Sen. Cory Gardner: Gardner: we have a president whose avowed, who acknowledged his policy was one of leading from behind, who called the United States junior varsity — called the terrorists junior varsity when it comes to acts against the United States, that’s not leadership, that’s leading from behind…

Andrea Mitchell: I don’t think he would say it was his avowed policy of leading from behind, but that’s for another debate…

Sen. Cory Gardner: Well, that’s what he said the United States was, that we would lead from behind…

You can see that Mitchell knows it’s a lie, she’s shaking her head “no” while he’s saying it, yet she never bothers to correct him. It is a fact that the phrase “leading from behind” was an anonymous quote from a New Yorker article, and was never uttered by President Obama. It was a shorthand, which may or may not have been shopped by an Obama administration official, that was used to describe a policy that the Obama administration publicly described in a distinctly more nuanced way:

“This is the Obama conception of the U.S. role in the world – to work through multilateral organizations and bilateral relationships to make sure that the steps we are taking are amplified,” said Ben Rhodes, the deputy national security adviser for strategic communications. “Maybe this is a different conception of U.S. leadership. But we believe leadership should galvanize an international response, not rely on a unilateral U.S. response.”
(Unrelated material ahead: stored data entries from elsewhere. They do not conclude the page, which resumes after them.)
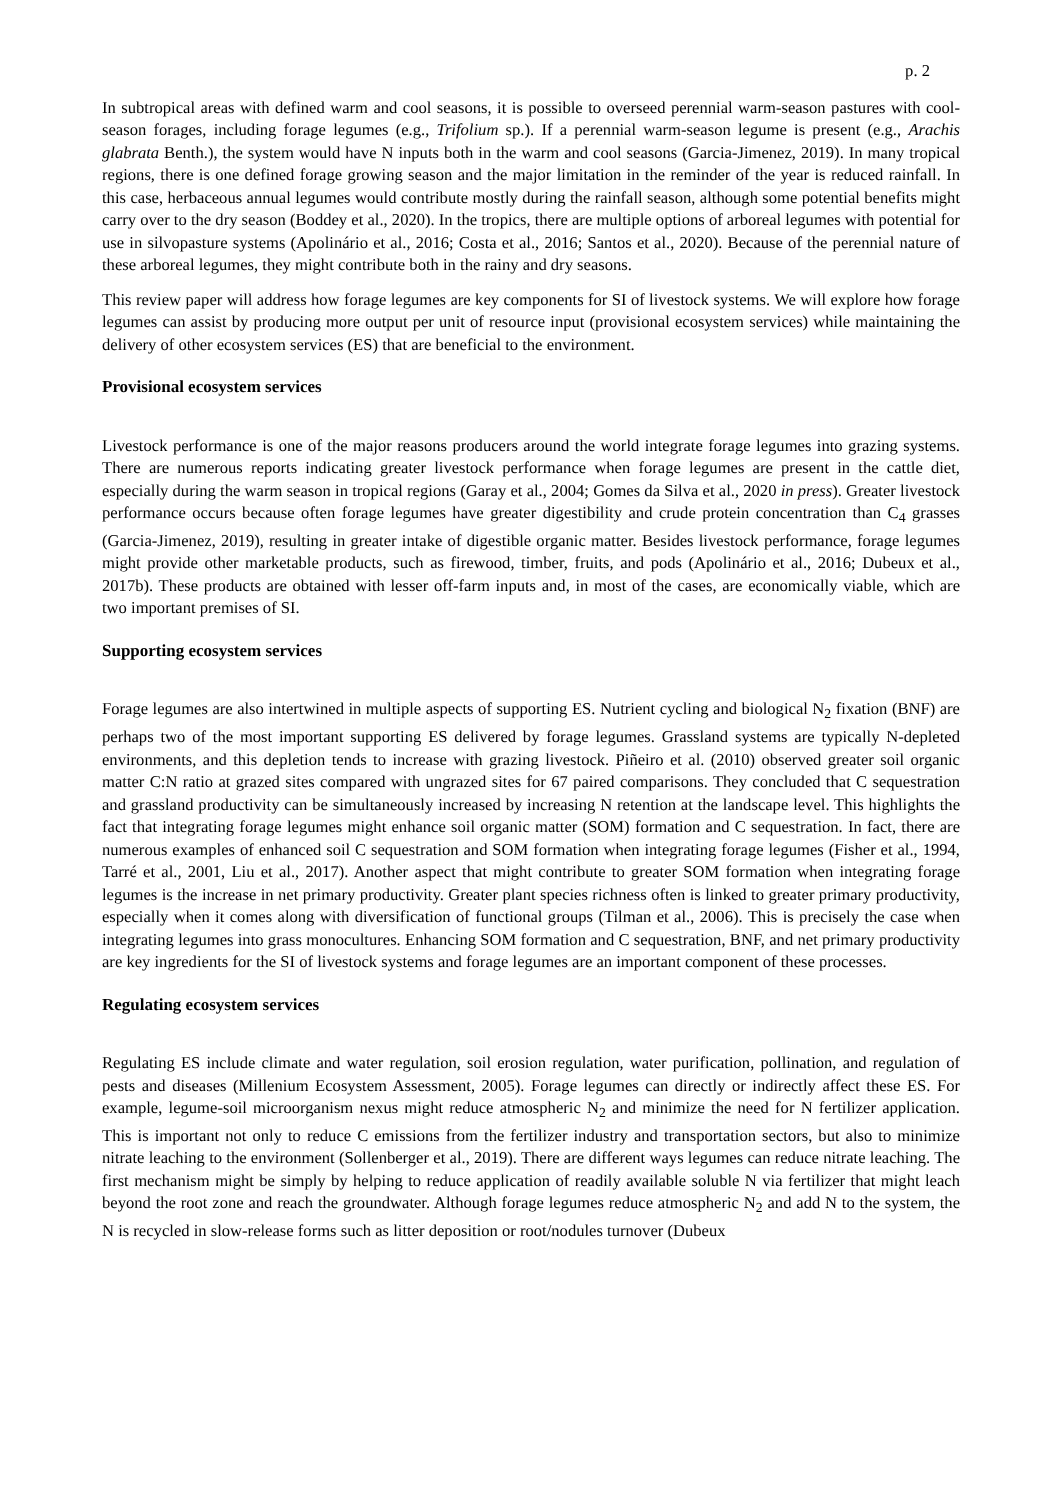p. 2
In subtropical areas with defined warm and cool seasons, it is possible to overseed perennial warm-season pastures with cool-season forages, including forage legumes (e.g., Trifolium sp.). If a perennial warm-season legume is present (e.g., Arachis glabrata Benth.), the system would have N inputs both in the warm and cool seasons (Garcia-Jimenez, 2019). In many tropical regions, there is one defined forage growing season and the major limitation in the reminder of the year is reduced rainfall. In this case, herbaceous annual legumes would contribute mostly during the rainfall season, although some potential benefits might carry over to the dry season (Boddey et al., 2020). In the tropics, there are multiple options of arboreal legumes with potential for use in silvopasture systems (Apolinário et al., 2016; Costa et al., 2016; Santos et al., 2020). Because of the perennial nature of these arboreal legumes, they might contribute both in the rainy and dry seasons.
This review paper will address how forage legumes are key components for SI of livestock systems. We will explore how forage legumes can assist by producing more output per unit of resource input (provisional ecosystem services) while maintaining the delivery of other ecosystem services (ES) that are beneficial to the environment.
Provisional ecosystem services
Livestock performance is one of the major reasons producers around the world integrate forage legumes into grazing systems. There are numerous reports indicating greater livestock performance when forage legumes are present in the cattle diet, especially during the warm season in tropical regions (Garay et al., 2004; Gomes da Silva et al., 2020 in press). Greater livestock performance occurs because often forage legumes have greater digestibility and crude protein concentration than C<sub>4</sub> grasses (Garcia-Jimenez, 2019), resulting in greater intake of digestible organic matter. Besides livestock performance, forage legumes might provide other marketable products, such as firewood, timber, fruits, and pods (Apolinário et al., 2016; Dubeux et al., 2017b). These products are obtained with lesser off-farm inputs and, in most of the cases, are economically viable, which are two important premises of SI.
Supporting ecosystem services
Forage legumes are also intertwined in multiple aspects of supporting ES. Nutrient cycling and biological N<sub>2</sub> fixation (BNF) are perhaps two of the most important supporting ES delivered by forage legumes. Grassland systems are typically N-depleted environments, and this depletion tends to increase with grazing livestock. Piñeiro et al. (2010) observed greater soil organic matter C:N ratio at grazed sites compared with ungrazed sites for 67 paired comparisons. They concluded that C sequestration and grassland productivity can be simultaneously increased by increasing N retention at the landscape level. This highlights the fact that integrating forage legumes might enhance soil organic matter (SOM) formation and C sequestration. In fact, there are numerous examples of enhanced soil C sequestration and SOM formation when integrating forage legumes (Fisher et al., 1994, Tarré et al., 2001, Liu et al., 2017). Another aspect that might contribute to greater SOM formation when integrating forage legumes is the increase in net primary productivity. Greater plant species richness often is linked to greater primary productivity, especially when it comes along with diversification of functional groups (Tilman et al., 2006). This is precisely the case when integrating legumes into grass monocultures. Enhancing SOM formation and C sequestration, BNF, and net primary productivity are key ingredients for the SI of livestock systems and forage legumes are an important component of these processes.
Regulating ecosystem services
Regulating ES include climate and water regulation, soil erosion regulation, water purification, pollination, and regulation of pests and diseases (Millenium Ecosystem Assessment, 2005). Forage legumes can directly or indirectly affect these ES. For example, legume-soil microorganism nexus might reduce atmospheric N<sub>2</sub> and minimize the need for N fertilizer application. This is important not only to reduce C emissions from the fertilizer industry and transportation sectors, but also to minimize nitrate leaching to the environment (Sollenberger et al., 2019). There are different ways legumes can reduce nitrate leaching. The first mechanism might be simply by helping to reduce application of readily available soluble N via fertilizer that might leach beyond the root zone and reach the groundwater. Although forage legumes reduce atmospheric N<sub>2</sub> and add N to the system, the N is recycled in slow-release forms such as litter deposition or root/nodules turnover (Dubeux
The size of the lie here is irrelevant, though, because the important thing to recognize is that Mitchell knew it was a lie, but let it go anyway. The news media is utterly failing to stem the tide of falsehoods streaming across the airwaves, and as this clip demonstrates, it doesn’t even matter if they know they’re being lied to.

This is an opinion piece. The views expressed in this article are those of just the author.